## Work instruction
Copy word for word the part of the banking text below that runs from "Your 3rd point" up to and including "cost of funds.".

## Text shown
Your 3rd point was on the CASA. Yes, CASA has been a challenge in the entire banking industry, but what is noticeable in this quarter's performance of the bank is though our ratio continues to dip slowly and slowly, but the growth of the CASA in this quarter has been at 8.97% and that's a green shoe we will be continuously working on. The incremental quantum of CASA has improved while the ratio will be a monitorable point for all of us, but as long as we get the CASA component in our bank in terms of volumes, it will help our cause in terms of reducing cost of funds.
4th off-course is your point on EASE reforms, I’ll let Mr. Mehra to talk on this subject on our ease of doing business. There are two parts in it, I'll conclude by just saying that in terms of the Government of India initiative of EASE reforms, we were the top improver amongst all the public sector banks in the last version of EASE 7.0. We are expecting that we'll continue our journeys under that collaboration under EASE reforms. As far as the digital journeys of the bank of Ease of doing business, I'll request Mr. Mehra to touch upon. One more point was of course on the pipeline on the advances, which you had asked, I think we have more than Rs.10,000 Crore of advances in the pipeline which we can account for.

## Data shown
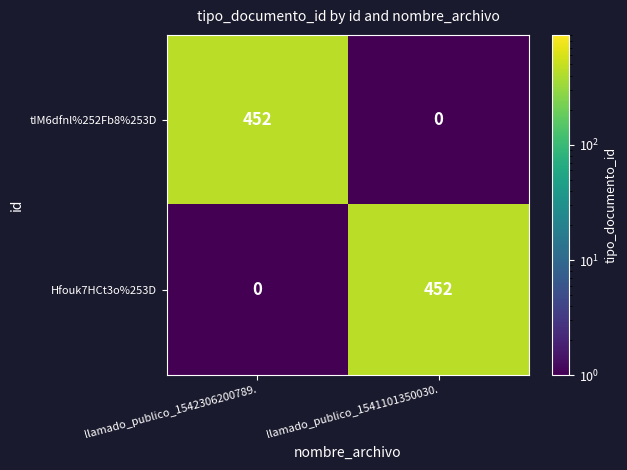

Reading left to right, list all the values displayed in this chart.

tIM6dfnl%252Fb8%253D: llamado_publico_1542306200789.=452	llamado_publico_1541101350030.=0
Hfouk7HCt3o%253D: llamado_publico_1542306200789.=0	llamado_publico_1541101350030.=452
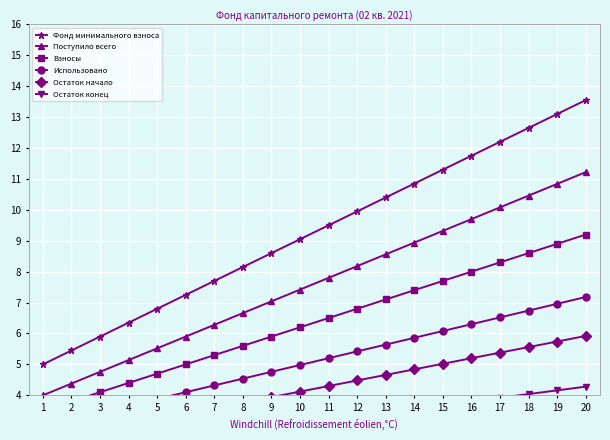

How many lines are shown in the chart?

6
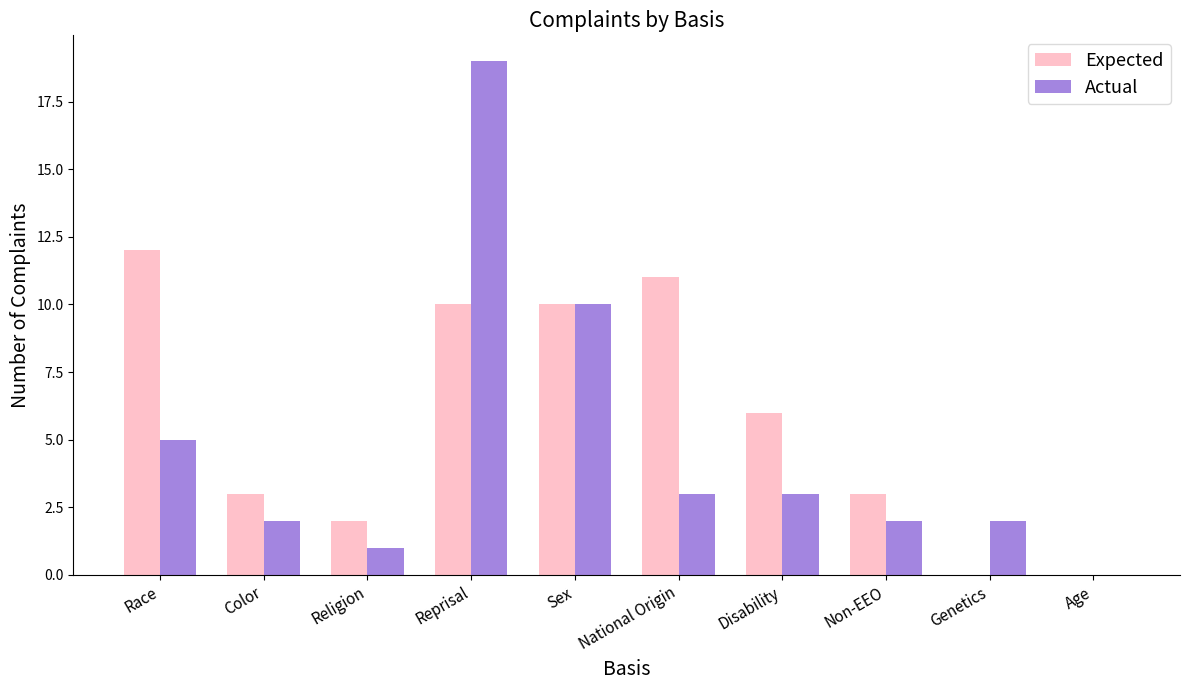

What is the difference between the Actual values at Sex and National Origin?

7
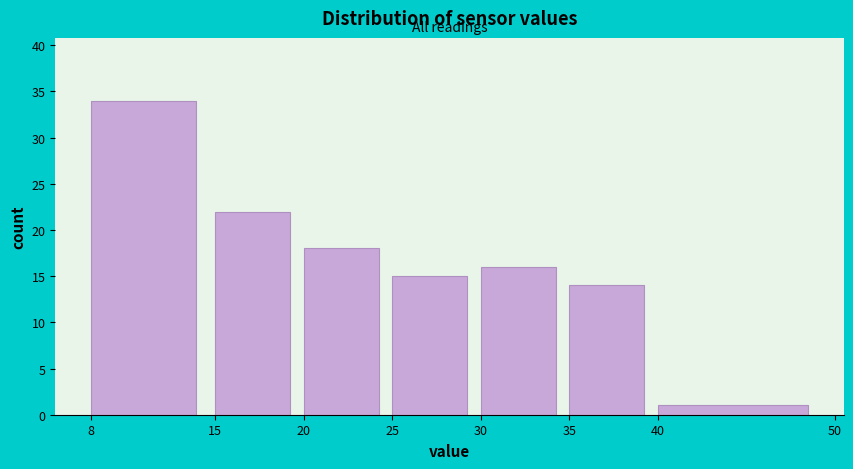

Which range on the x-axis has the tallest bar?

8 to 15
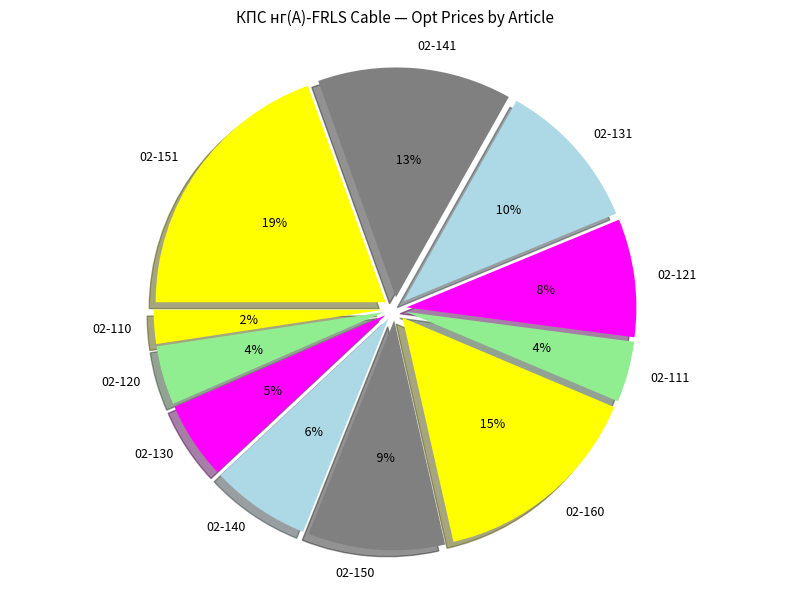

To the nearest percent, what is the difference between the largest and smallest slice percentages?

17%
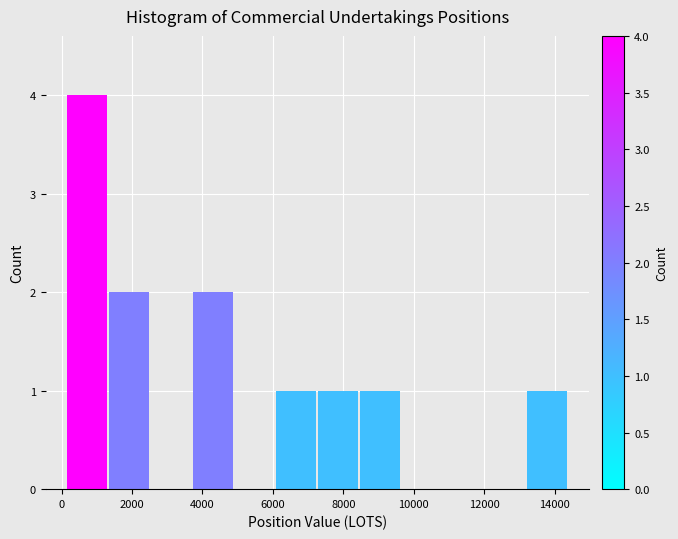

Reading left to right, list every bar in this chart as the range it spans on the x-axis followed by its height. Neither the bar edges nor the heights are printed on the chart, so give them approximately, as read against the axes.

200 to 1400: 4
1400 to 2600: 2
2600 to 3600: 0
3600 to 4800: 2
4800 to 6000: 0
6000 to 7200: 1
7200 to 8400: 1
8400 to 9600: 1
9600 to 10800: 0
10800 to 12000: 0
12000 to 13200: 0
13200 to 14400: 1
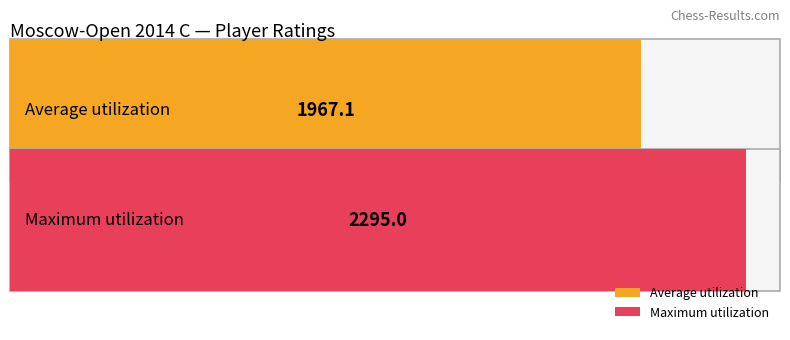

List the series in order of their overall mean, lowest first.

Average utilization, Maximum utilization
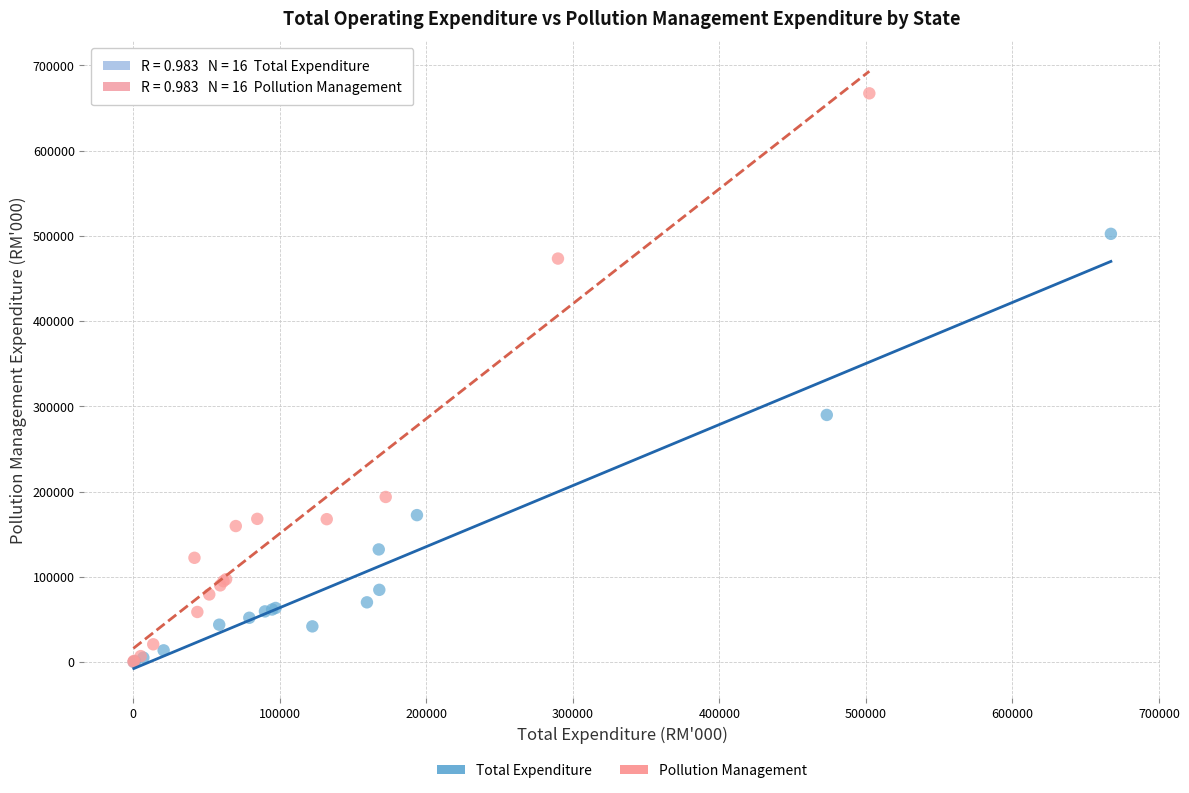

What are all the series names shown in the legend?

Total Expenditure, Pollution Management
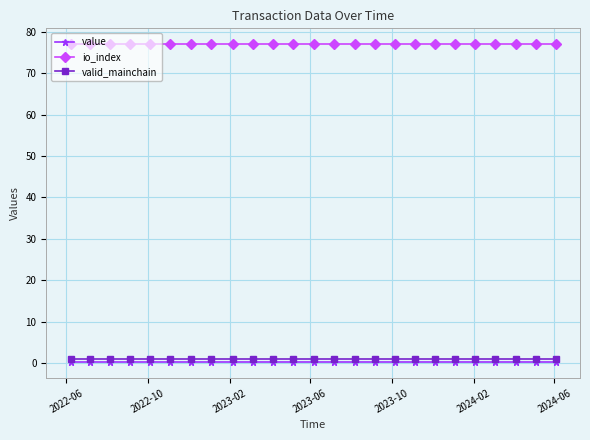

What is the minimum value shown in the chart?

0.2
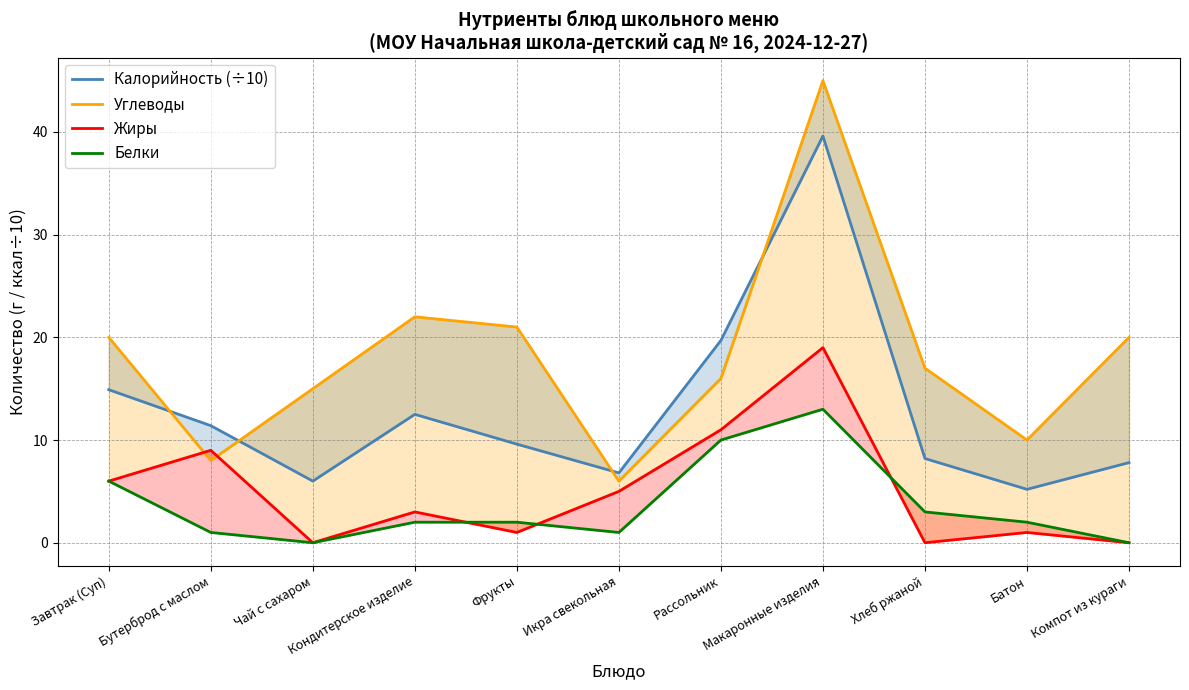

True or false: Жиры has more than 0 interior local peaks.

True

## Solution to this task
Your 3rd point was on the CASA. Yes, CASA has been a challenge in the entire banking industry, but what is noticeable in this quarter's performance of the bank is though our ratio continues to dip slowly and slowly, but the growth of the CASA in this quarter has been at 8.97% and that's a green shoe we will be continuously working on. The incremental quantum of CASA has improved while the ratio will be a monitorable point for all of us, but as long as we get the CASA component in our bank in terms of volumes, it will help our cause in terms of reducing cost of funds.